Well, the LA area certainly has more cave entrances than I expected! Very cool. However, the number of beaches seems low, I would like to see how they're being labeled. 

Let's explore the 'Amenities' Key in the same way. 

    SELECT COUNT(value), value FROM nodes_tags 
    WHERE key = ‘amenity’ 
    GROUP BY value
    ORDER BY COUNT(value) DESC LIMIT 10;


|COUNT(value) | value|
|-----|-----|
|3697|place_of_worship|
|2877|school|
|2620|restaurant|
|1422|fast_food|
|823|fuel|
|787|bench|
|758|cafe|
|694|fountain|
|589|toilets|
|520|drinking_water|

Being a coffee lover, the 758(!!!) cafes jump out at me. 

Let's get a little more complicated and see what zip codes have the most cafes. I'm betting on Silverlake or Los Feliz!

    select count(nodes_tags.value), i.value
    from nodes_tags
    JOIN (select distinct(id), value, key FROM nodes_tags WHERE key='postcode') i
    ON nodes_tags.id=i.id
    WHERE nodes_tags.value='cafe'
    GROUP BY i.value
    ORDER BY count(nodes_tags.value) DESC
    LIMIT 5;

|Number | Zip |
|-----|-----|
|7|90024|
|5|90027|
|5|92672|
|4|90029|
|4|90291|

Seems like my intuition was only partially correct. Westwood actually came in #1 with 7 cafes, followed by Los Feliz and San Clemente - which also gives you an idea for how far south the dataset extends. 

It should be noted that zip codes aren't a great measure for cafe density because they are arbitrarily drawn and have sizes that vary. For a more thorough exploration of cafes in LA I would create a heatmap using the latitude and longitudes, make certain that there weren't cafes listed as restaurants in this dataset, and scrape new data from aggregators like Yelp. 

Finally, let's look at the top five sources for the node's and way's tags.

    SELECT COUNT(*), value 
    FROM (SELECT * FROM nodes_tags UNION ALL 
          SELECT * FROM ways_tags)
    WHERE key = 'source'
    GROUP BY value
    ORDER BY 1 DESC
    LIMIT 5;

|COUNT | value |
|-----|-----|
|108353|tiger_import_dch_v0.6_20070809|
|51774|bing_imagery|
|15751|"SanGIS Addresses Public Domain (http://www.sangis.org/)"|
|11738|Yahoo|
|10867|Bing|

This makes sense with some of the things we saw while cleaning, like the many datapoints coming from the Tiger systems.

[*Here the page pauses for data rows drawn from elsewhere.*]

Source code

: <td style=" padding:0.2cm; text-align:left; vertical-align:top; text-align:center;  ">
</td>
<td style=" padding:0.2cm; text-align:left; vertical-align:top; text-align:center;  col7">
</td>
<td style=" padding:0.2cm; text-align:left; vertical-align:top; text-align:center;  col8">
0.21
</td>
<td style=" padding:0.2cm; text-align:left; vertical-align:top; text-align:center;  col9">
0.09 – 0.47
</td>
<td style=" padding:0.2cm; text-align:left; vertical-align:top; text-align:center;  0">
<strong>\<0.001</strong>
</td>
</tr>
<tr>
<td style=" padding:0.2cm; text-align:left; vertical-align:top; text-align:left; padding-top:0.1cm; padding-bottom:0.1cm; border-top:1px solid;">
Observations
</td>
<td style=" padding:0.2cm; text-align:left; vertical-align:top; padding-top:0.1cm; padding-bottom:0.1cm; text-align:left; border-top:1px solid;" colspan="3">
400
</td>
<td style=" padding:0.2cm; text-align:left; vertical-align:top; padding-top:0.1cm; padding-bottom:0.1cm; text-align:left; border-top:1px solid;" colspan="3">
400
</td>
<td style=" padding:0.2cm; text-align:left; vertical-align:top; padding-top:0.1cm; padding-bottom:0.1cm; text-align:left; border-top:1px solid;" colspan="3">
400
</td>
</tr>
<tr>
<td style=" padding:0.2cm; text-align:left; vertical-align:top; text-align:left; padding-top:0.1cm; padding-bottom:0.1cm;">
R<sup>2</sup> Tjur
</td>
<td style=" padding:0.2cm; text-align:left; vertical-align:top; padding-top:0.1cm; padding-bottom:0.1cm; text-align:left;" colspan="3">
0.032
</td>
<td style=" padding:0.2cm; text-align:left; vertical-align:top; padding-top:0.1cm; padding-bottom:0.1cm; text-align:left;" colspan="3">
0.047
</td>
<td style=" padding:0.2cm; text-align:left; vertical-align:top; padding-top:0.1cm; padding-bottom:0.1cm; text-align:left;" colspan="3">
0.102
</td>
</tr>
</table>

### Ideas for Additional Improvement

After becoming so familiar with this data I have begun to wonder if there isn't a way to make sure the data is normalized going into the OSM system. Perhaps there are technical barriers to this, but ensuring that certain values are entered uniformly (5 digit zips being a simple example) would make large scale analyses much easier. 

One potential issue with this idea is making a service that is largely kept update by volunteers harder to use, therefore makeing contributors less likely to loan their time. 

### Summary

Dealing with a large (for me) dataset where much of the information was typed by humans was illuminating - I now know why there are so many articles that mention how much of a data professional's time is spent *cleaning* data. 

It was great to parse xml iteratively in python (instead of reading the whole document into memory), and exploring with SQL was an excellent experience - very different from what I've done with pandas in the past. I've now done many, many SQL tutorials and it's left me wanting  more - the chance to answer real business questions perhaps, or to explore how to go back and forth between SQL and visualization tools. I feel that my firm grip on relational databases will be important as the data I deal with grows more and more complex.

And, in the meantime, I've found a couple hundred fixes I can contribute to the OSM project!